Dialogar para a construir a paz

– Marcelino Sitoe, do distrito de Marracuene

Por seu turno, Marcelino Sitoe, do distrito de Marracuene apelou para a necessidade de se prosseguir com diálogo para se ultrapassar a tensão política que se regista um pouco por todo o país.“ O povo já não quer mais a guerra, mas sim paz para trabalhar a terra tendo em vista a melhoria das suas condições de vida.

Para ele, tal como aconteceu em Lusaka, na Zambia em 1974, com a assinatura dos Acordos de Lusaka e de Roma, em 1992, “É preciso continuar a conversar para que se resolva esta crise de uma vez para sempre porque o povo quer trabalhar e viajar a vontade neste pais”.

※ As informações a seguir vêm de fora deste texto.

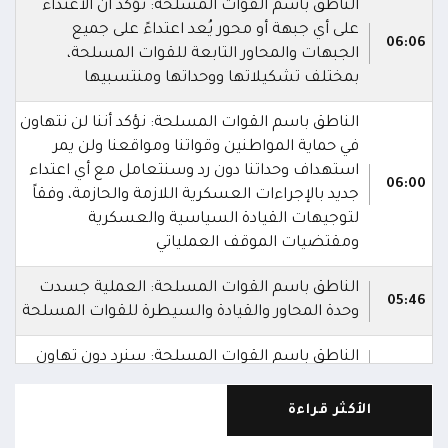
الناطق باسم القوات المسلحة: نؤكد أن الاعتداء
على أي جبهة أو محور يُعد اعتداءً على جميع
06:06
الجبهات والمحاور التابعة للقوات المسلحة،
بمختلف تشكيلاتها ووحداتها ومنتسبيها
الناطق باسم القوات المسلحة: نؤكد أننا لن نتهاون
في حماية المواطنين وقواتنا ومواقعنا ولن يمر
استهداف وحداتنا دون رد وسنتعامل مع أي اعتداء
06:00
جديد بالإجراءات العسكرية اللازمة والحازمة، وفقاً
لتوجيهات القيادة السياسية والعسكرية
ومقتضيات الموقف العملياتي
الناطق باسم القوات المسلحة: العملية جسدت
05:46
وحدة المحاور والقيادة والسيطرة للقوات المسلحة
الناطق باسم القوات المسلحة: سنرد دون تهاون
05:35
حال استمرت اعتداءات الحوثيين الغادرة
الأكثر قراءة
الناطق باسم القوات المسلحة: نفذنا عملاً عسكرياً
05:34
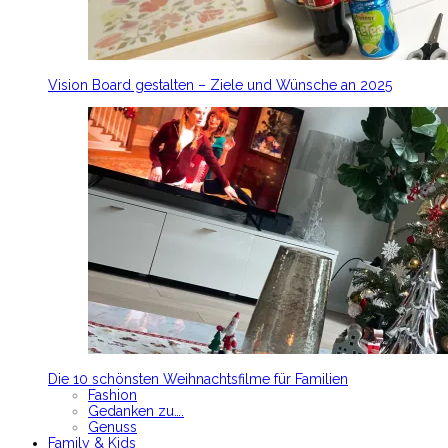
Vision Board gestalten – Ziele und Wünsche an 2025
Die 10 schönsten Weihnachtsfilme für Familien
Fashion
Gedanken zu….
Genuss
Family & Kids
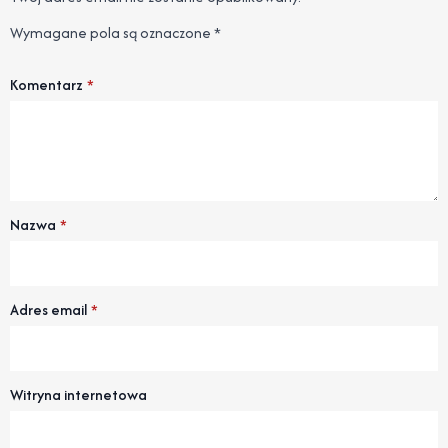
Wymagane pola są oznaczone
*
Komentarz
*
Nazwa
*
Adres email
*
Witryna internetowa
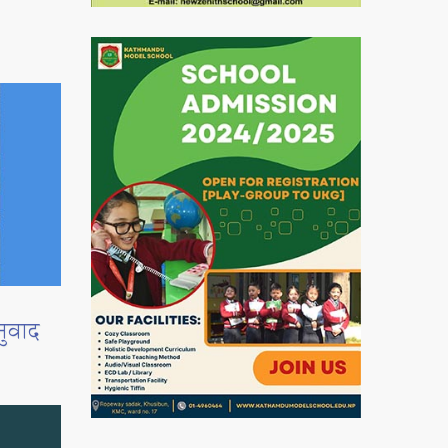
नुवाद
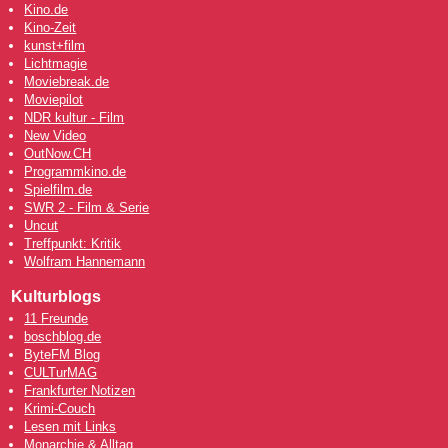
Kino.de
Kino-Zeit
kunst+film
Lichtmagie
Moviebreak.de
Moviepilot
NDR kultur - Film
New Video
OutNow
.CH
Programmkino.de
Spielfilm.de
SWR 2 - Film & Serie
Uncut
Treffpunkt: Kritik
Wolfram Hannemann
Kulturblogs
11 Freunde
boschblog.de
ByteFM Blog
CULTurMAG
Frankfurter Notizen
Krimi-Couch
Lesen mit Links
Monarchie & Alltag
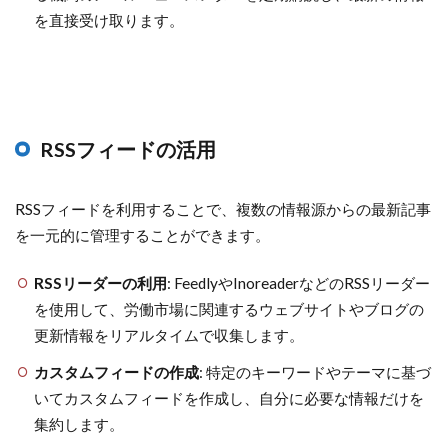
を直接受け取ります。
RSSフィードの活用
RSSフィードを利用することで、複数の情報源からの最新記事
を一元的に管理することができます。
RSSリーダーの利用
: FeedlyやInoreaderなどのRSSリーダー
を使用して、労働市場に関連するウェブサイトやブログの
更新情報をリアルタイムで収集します。
カスタムフィードの作成
: 特定のキーワードやテーマに基づ
いてカスタムフィードを作成し、自分に必要な情報だけを
集約します。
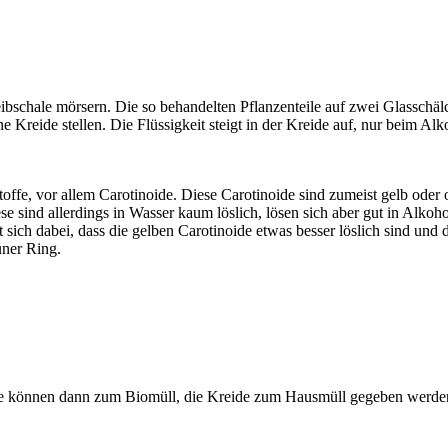
ibschale mörsern. Die so behandelten Pflanzenteile auf zwei Glasschälc
e Kreide stellen. Die Flüssigkeit steigt in der Kreide auf, nur beim Alk
toffe, vor allem Carotinoide. Diese Carotinoide sind zumeist gelb od
e sind allerdings in Wasser kaum löslich, lösen sich aber gut in Alkoho
gt sich dabei, dass die gelben Carotinoide etwas besser löslich sind und
üner Ring.
eile können dann zum Biomüll, die Kreide zum Hausmüll gegeben werde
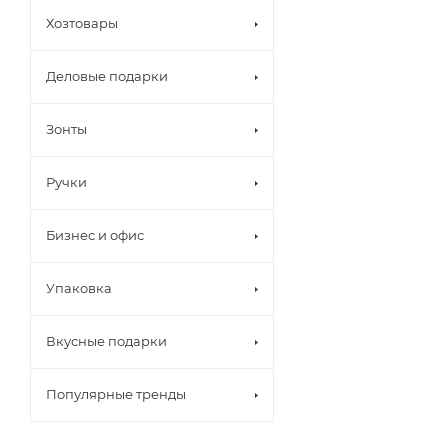
Хозтовары
Деловые подарки
Зонты
Ручки
Бизнес и офис
Упаковка
Вкусные подарки
Популярные тренды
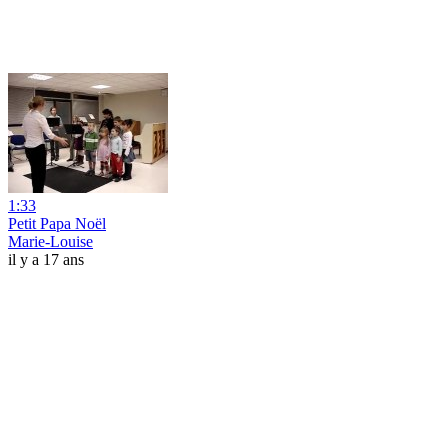
1:33
Petit Papa Noël
Marie-Louise
il y a 17 ans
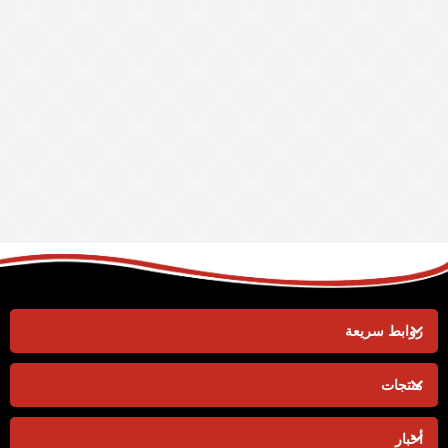
روابط سريعة
منتجات
أخبار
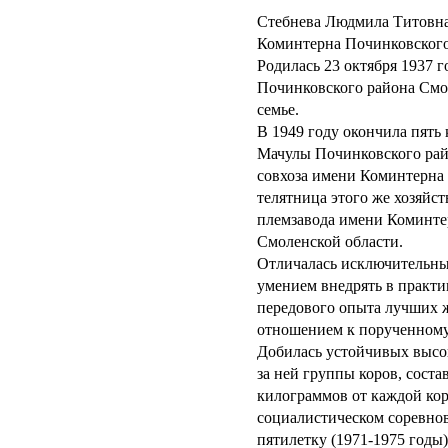
Стебнева Людмила Титовна
Коминтерна Починковского
Родилась 23 октября 1937 г
Починковского района Смол
семье.
В 1949 году окончила пять
Мачулы Починковского райо
совхоза имени Коминтерна 
телятница этого же хозяйст
племзавода имени Коминте
Смоленской области.
Отличалась исключительны
умением внедрять в практи
передового опыта лучших 
отношением к порученному
Добилась устойчивых высо
за ней группы коров, сост
килограммов от каждой кор
социалистическом соревно
пятилетку (1971-1975 годы)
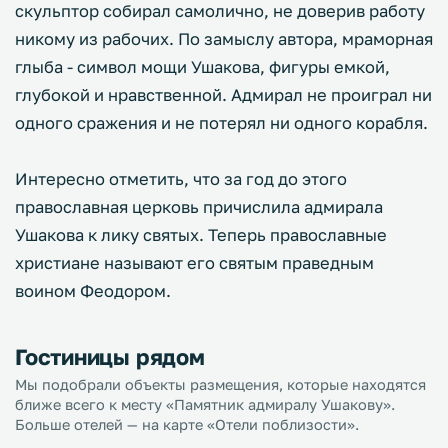
скульптор собирал самолично, не доверив работу
никому из рабочих. По замыслу автора, мраморная
глыба - символ мощи Ушакова, фигуры емкой,
глубокой и нравственной. Адмирал не проиграл ни
одного сражения и не потерял ни одного корабля.
Интересно отметить, что за год до этого
православная церковь причислила адмирала
Ушакова к лику святых. Теперь православные
христиане называют его святым праведным
воином Феодором.
Гостиницы рядом
Мы подобрали объекты размещения, которые находятся
ближе всего к месту «Памятник адмиралу Ушакову».
Больше отелей — на карте «Отели поблизости».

Segundo afirmou é necessário desvalorizar as afirmações daqueles que negam que Moçambique está a crescer.Admiro as pessoas que mesmo vendo as realizações um pouco por todo o país ainda não querem cair na realidade. O que pedimos é a expansão de energia aos postos administrativos e localidades para continuar a crescer’’.

Abandonar as tendências divisionistas

– Arlindo Jossias, do distrito da Namaacha

Para Arlindo Jossias, residente na vila fronteiriça da Namaacha é necessário que as pessoas repudiar das suas mentes todas tendências divisionistas e conducentes a minar o processo democrático vigente no país.

Conforta-nos o facto de o Presidente da Republica insistir que é preciso dialogar até se chegar a um entendimento para que o país possa avançar. “Nós não gostaríamos de reviver as más noticias do passado da guerra, pois quando se proclamou a independência nacional era para a criação do bem-estar de todos”.

Acrescentou ainda que a população deste distrito pede para que ao longo deste quinquénio resolva-se a problemática da falta de água a este distrito através da construção de um sistema de bombagem de água a partir da barragem dos PequenosLimbombos.

Jossiaspediu ainda ao PR para que trabalha no sentido de criar mais postos de emprego para a empregabilidade das camadas juvenis que depois de concluir a formação ficam abandonados por não conseguir colocação no mercado do emprego.

Reforçar e vigiar o subsídio dos idosos

 – Ana Machavane, residente em Namaacha

Por sua vez Ana Machavane queixou-se da descriminação na atribuição do subsídio dos idosos e segundo afirmou ela própria não aufere os seus direitos porque a equipa da inspeção quando fez levantamento na sua residência viu que ela tinha água e energia.

Para aquela anciã as dificuldades agudizam para aqueles idosos que não tem alguém para lhes auxiliar na busca de água e satisfação das necessidades primária. “Nos alistaram para recebermos assistência social, entretanto, quando chegaram na minha casa encontram uma casa melhorada e daí disseram que não podia receber nada. A casa foi melhorada pelo meu falecido marido e a água e luz as minhas filhas é que disponibilizaram para reduzir o sofrimento na procura deste líquido precioso”.

Acabar com maus tratos nos hospitais

– João Simba, da cidade da Matola

Joao Simba, munícipe da cidade da Matola pediu ao Chefe do Estado para resolver de uma vez por todas a questão de mau tratamento nas unidades sanitárias. “Reclamar a questão da saúde que está a trabalhar mal. As pessoas são mal atendidas e não há medicamentos. Pedimos para que lute com os problemas do sector da saúde”.

Simba que apresenta uma infeção no pé queixou-se ainda do facto de não beneficiar da assistência médica medicamentosa, apesar de ser protegido pelo Estatuto do Combatente. Tenho problemas no pé e quando vou ao hospital exigem muito dinheiro para tratamento, não trabalho onde vou encontrar o valor exigido.